To share a few examples, though there are many more – there are designers at work on problems that are material and require pragmatic action, and simultaneously, those who are analyzing and calling out inequity as the virus affects those who face discrimination and have less access to care than others.
Operation PPE was sparked by a call from medical professionals at Weill Medical to faculty at Cornell University's College of Engineering, who then connected with Professor Jenny Sabin, director of the Matter Design Computation program at Cornell, who rebooted the recently vacated fabrication labs at AAP to produce 3D-printed personal protection equipment. Many of our alumni and students joined in producing PPE from an open source design file and designers utilized and modified as needed.
J. Meejin Yoon is dean of the College of Architecture, Art and Planning at Cornell University. (Andy Ryan)
At the Harvard Wyss Institute and the Graduate School of Design, students, researchers, and faculty responded to an urgent need for personal isolation hoods that would keep patients and doctors at Massachusetts General Hospital safer as they fight the virus in infection wards and operating rooms.
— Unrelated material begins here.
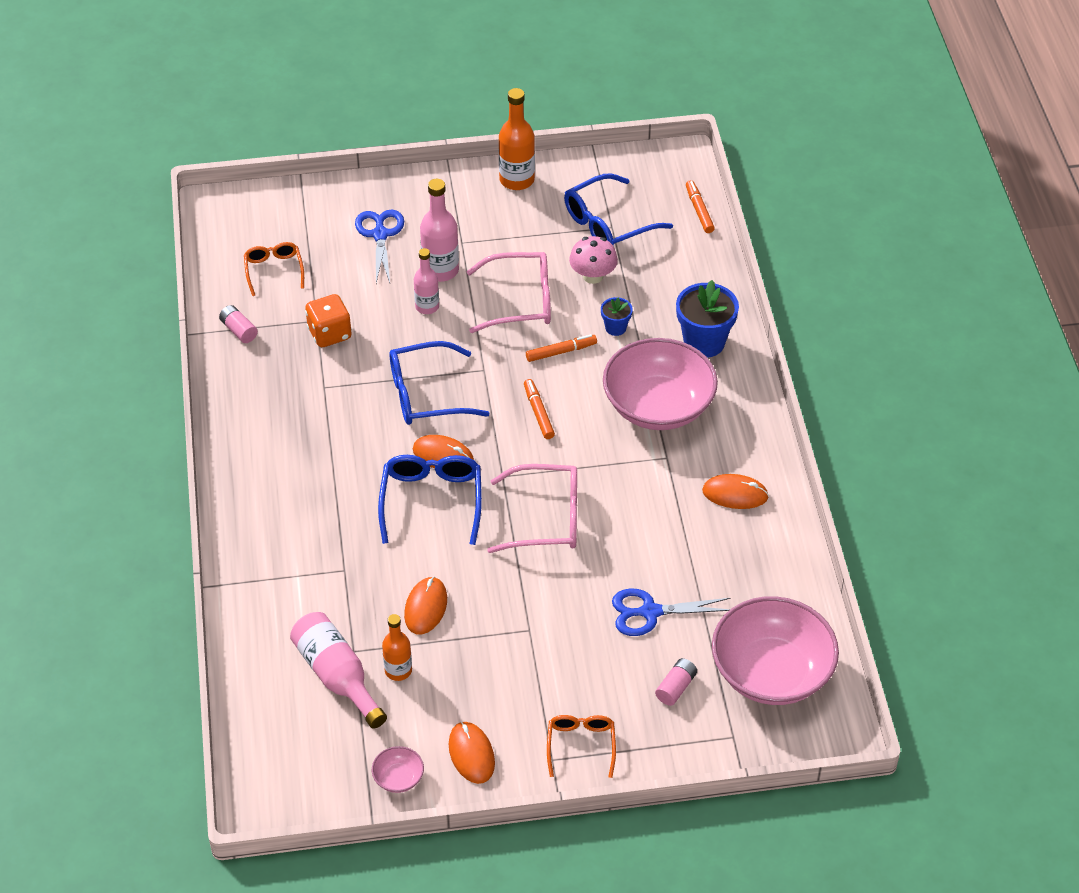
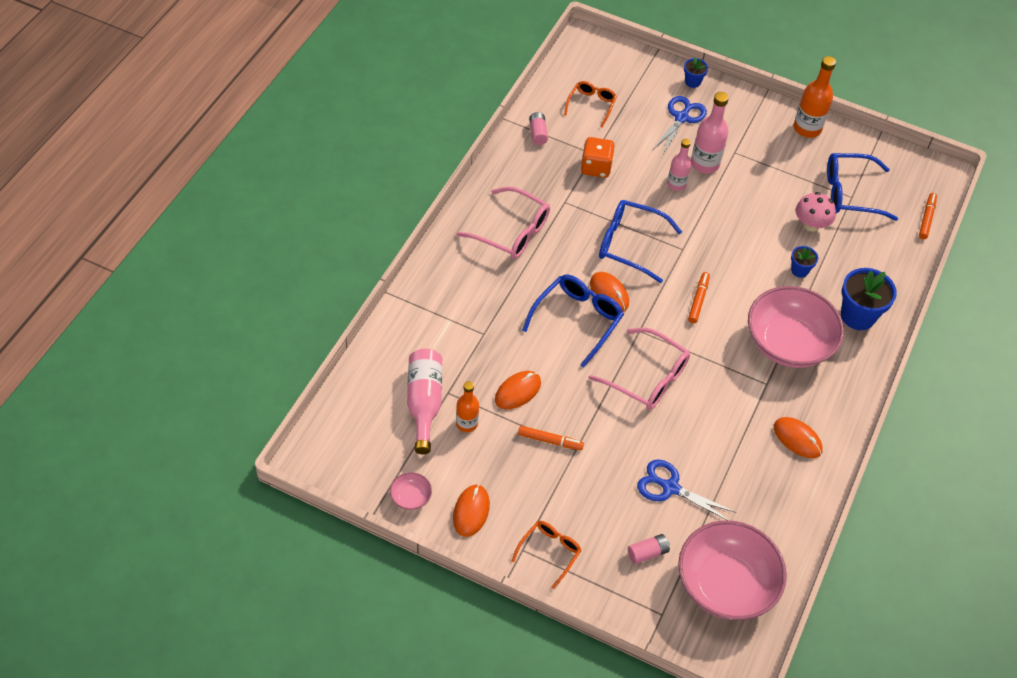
camera: 30 degrees right, 5 degrees up
(363, 191) = (692, 82): none -> blue flower pot
(520, 301) = (745, 215): pink glasses -> pink glasses (512, 232)
(561, 352) = (747, 266): orange marker -> orange marker (550, 441)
By coordinating ideas and action via a Slack channel, collaborators across the design and health disciplines initiated a completely horizontal creative process so that the strongest designs could be modified and added to in real time and advance to clinical testing and production in a matter of not months, but weeks.
Kimberly Dowdell, Chicago-based architect and president of the National Organization of Minority Architects recently responded to figures citing the tragically disproportionate number of Covid-19 deaths among black and Latino people in New York City and Chicago. Dowdell highlights how all of our communities, particularly those still affected by discriminatory policies in our cities, now suffer greater challenges and losses in the face of this crisis.
There are other data and design ideas emerging that may impact the future of how a crisis of such magnitude might be handled.
In the past several weeks, designers and architects have assumed the agency and responsibility we share to engage new problems and offer meaningful service to a cause that asks us to reach far beyond disciplinary lines. We acted quickly and were able to do so by seeing past ourselves and our claims to authorship, by working across professional boundaries, and providing crucial help where needed. Many of us already have an eye on the long term and are asking important questions that I wonder if – despite the holding pattern between worry and hope most of us share – we can better understand in terms of what it will take to come together around a mutually beneficial plan for recovery, and for the future. A future where we enact our interconnectedness not as a shared vulnerability, but a strength – extending the practice of mutual aid beyond the medical profession to coordinate action and contributions to shared problems in a shared world where design and planning have critical agency.
J. Meejin Yoon is the Gale and Ira Druckier Dean of the College of Architecture, Art and Planning at Cornell University.